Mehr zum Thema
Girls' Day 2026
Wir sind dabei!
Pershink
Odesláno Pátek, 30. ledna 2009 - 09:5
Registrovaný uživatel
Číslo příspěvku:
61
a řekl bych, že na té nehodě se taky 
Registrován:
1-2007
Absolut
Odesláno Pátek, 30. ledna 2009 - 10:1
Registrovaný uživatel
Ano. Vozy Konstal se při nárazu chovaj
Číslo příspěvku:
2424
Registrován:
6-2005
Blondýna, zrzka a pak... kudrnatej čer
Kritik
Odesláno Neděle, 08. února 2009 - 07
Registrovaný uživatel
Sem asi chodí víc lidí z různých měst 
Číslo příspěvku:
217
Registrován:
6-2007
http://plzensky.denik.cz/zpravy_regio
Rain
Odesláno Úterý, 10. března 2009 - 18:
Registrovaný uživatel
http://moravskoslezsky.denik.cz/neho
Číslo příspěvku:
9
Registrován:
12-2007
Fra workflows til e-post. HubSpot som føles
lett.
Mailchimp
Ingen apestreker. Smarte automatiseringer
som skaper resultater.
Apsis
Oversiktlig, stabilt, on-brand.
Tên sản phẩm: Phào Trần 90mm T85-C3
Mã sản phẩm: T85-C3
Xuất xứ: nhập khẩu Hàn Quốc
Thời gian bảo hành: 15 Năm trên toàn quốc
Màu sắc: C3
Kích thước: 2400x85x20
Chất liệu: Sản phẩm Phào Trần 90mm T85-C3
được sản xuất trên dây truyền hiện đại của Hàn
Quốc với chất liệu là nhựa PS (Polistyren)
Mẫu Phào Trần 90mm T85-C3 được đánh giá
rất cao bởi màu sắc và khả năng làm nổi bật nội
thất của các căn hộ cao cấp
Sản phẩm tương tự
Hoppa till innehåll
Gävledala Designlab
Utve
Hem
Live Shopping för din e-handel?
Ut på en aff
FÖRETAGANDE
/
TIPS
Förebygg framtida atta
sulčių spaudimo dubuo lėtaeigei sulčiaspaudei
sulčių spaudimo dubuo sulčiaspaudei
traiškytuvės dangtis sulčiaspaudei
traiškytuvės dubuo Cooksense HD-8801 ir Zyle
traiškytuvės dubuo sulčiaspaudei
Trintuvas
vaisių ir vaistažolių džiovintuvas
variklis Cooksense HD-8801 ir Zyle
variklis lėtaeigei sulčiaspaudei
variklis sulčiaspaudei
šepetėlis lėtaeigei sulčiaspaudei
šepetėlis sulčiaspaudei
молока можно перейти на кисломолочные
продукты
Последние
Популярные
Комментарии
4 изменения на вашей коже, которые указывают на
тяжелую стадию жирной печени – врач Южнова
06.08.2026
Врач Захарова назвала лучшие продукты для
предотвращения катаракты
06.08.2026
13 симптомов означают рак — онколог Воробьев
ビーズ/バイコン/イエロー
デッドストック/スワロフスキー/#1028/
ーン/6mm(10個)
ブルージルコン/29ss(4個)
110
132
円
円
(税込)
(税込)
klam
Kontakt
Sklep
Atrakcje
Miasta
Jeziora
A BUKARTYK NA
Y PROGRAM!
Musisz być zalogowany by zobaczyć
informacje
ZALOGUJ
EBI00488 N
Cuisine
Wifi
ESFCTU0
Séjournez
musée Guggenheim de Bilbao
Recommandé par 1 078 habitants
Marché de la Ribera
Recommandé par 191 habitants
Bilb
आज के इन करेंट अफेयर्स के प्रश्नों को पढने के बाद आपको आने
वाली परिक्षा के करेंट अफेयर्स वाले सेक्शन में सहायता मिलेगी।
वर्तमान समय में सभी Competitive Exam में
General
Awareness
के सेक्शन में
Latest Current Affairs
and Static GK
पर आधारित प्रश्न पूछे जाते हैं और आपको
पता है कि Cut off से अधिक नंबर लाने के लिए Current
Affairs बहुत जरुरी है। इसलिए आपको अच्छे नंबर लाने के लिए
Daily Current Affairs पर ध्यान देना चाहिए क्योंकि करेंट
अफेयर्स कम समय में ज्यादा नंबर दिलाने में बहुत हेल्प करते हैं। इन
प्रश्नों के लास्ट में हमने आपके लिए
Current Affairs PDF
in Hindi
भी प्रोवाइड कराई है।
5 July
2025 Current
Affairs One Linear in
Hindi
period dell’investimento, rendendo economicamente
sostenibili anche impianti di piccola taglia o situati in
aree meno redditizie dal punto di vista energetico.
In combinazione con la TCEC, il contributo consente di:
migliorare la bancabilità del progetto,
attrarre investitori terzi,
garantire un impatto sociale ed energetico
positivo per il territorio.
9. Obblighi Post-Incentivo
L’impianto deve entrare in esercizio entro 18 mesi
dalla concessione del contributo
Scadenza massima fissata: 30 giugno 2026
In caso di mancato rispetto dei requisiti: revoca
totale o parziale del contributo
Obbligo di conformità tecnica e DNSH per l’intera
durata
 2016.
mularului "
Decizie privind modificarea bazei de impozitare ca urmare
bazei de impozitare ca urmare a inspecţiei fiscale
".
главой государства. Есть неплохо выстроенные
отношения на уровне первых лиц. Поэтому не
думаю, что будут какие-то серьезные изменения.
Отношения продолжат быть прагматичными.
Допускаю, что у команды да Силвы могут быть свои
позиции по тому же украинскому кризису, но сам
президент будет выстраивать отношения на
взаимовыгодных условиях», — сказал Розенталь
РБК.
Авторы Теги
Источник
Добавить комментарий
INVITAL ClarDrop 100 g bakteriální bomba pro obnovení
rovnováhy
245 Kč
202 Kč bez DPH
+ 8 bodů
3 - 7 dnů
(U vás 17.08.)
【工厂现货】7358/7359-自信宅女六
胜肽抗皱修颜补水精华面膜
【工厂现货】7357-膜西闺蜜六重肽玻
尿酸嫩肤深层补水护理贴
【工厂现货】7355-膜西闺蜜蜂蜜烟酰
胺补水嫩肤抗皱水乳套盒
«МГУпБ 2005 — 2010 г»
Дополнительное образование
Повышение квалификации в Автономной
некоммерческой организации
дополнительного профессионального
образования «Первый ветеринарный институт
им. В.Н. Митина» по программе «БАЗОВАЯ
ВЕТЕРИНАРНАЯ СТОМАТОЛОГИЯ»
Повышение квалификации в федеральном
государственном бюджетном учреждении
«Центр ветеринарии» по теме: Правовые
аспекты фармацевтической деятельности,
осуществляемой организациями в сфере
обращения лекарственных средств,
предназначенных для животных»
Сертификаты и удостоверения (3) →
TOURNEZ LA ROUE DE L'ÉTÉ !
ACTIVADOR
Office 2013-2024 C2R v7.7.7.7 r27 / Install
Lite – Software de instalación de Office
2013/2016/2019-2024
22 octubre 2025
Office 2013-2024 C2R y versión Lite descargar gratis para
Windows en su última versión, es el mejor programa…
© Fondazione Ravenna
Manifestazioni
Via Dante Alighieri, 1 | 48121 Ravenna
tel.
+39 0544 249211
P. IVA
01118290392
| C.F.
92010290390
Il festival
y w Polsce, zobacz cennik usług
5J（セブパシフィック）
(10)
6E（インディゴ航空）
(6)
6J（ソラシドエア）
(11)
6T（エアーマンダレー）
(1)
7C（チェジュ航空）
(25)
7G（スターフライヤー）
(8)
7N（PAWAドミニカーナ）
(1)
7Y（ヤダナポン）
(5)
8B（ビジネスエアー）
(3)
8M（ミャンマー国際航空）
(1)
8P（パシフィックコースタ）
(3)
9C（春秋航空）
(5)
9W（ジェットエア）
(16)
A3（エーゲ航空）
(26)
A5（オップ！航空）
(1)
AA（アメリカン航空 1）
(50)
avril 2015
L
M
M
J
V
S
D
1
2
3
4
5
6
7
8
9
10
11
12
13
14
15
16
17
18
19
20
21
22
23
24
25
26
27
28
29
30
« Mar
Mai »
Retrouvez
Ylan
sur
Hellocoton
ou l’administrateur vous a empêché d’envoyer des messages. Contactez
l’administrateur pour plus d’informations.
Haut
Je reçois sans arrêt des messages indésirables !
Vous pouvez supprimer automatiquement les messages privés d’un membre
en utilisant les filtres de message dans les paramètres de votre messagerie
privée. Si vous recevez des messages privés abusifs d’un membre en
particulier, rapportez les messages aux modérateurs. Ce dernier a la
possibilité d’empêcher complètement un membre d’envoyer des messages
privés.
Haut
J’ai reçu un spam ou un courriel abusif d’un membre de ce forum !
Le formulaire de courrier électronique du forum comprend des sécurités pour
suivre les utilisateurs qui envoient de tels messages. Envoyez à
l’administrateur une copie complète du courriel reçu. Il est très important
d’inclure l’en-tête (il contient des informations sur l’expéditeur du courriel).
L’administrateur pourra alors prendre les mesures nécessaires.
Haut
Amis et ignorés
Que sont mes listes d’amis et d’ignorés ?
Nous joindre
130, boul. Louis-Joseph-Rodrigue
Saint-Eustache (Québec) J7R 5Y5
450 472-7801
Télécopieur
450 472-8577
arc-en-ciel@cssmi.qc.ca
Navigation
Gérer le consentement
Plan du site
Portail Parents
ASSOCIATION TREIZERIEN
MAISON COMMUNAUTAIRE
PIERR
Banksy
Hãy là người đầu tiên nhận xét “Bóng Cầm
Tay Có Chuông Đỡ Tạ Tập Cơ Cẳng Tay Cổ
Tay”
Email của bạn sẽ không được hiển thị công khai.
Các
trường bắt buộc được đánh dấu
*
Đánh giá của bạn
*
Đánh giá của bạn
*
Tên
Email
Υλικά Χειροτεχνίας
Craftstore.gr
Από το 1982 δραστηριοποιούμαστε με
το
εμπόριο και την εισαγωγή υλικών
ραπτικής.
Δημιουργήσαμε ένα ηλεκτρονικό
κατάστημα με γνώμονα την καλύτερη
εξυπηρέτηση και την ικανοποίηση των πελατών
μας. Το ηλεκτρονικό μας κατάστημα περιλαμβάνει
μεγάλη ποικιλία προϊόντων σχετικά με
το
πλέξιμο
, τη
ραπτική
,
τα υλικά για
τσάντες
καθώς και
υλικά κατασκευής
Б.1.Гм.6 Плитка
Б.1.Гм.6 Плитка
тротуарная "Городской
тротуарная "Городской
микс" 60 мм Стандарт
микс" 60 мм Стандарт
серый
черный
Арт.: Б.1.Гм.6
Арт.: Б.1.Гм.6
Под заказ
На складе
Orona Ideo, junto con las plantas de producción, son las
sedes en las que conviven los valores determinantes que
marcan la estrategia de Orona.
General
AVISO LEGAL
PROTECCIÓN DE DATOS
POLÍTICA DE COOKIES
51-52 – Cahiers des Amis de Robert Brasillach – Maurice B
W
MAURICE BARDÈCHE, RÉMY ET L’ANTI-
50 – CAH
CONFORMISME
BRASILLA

TASK PROMPT: Scan the records for the string "Phào" and report each line where it occurs.

OUTPUT OF THE TASK:
Tên sản phẩm: Phào Trần 90mm T85-C3
Chất liệu: Sản phẩm Phào Trần 90mm T85-C3
Mẫu Phào Trần 90mm T85-C3 được đánh giá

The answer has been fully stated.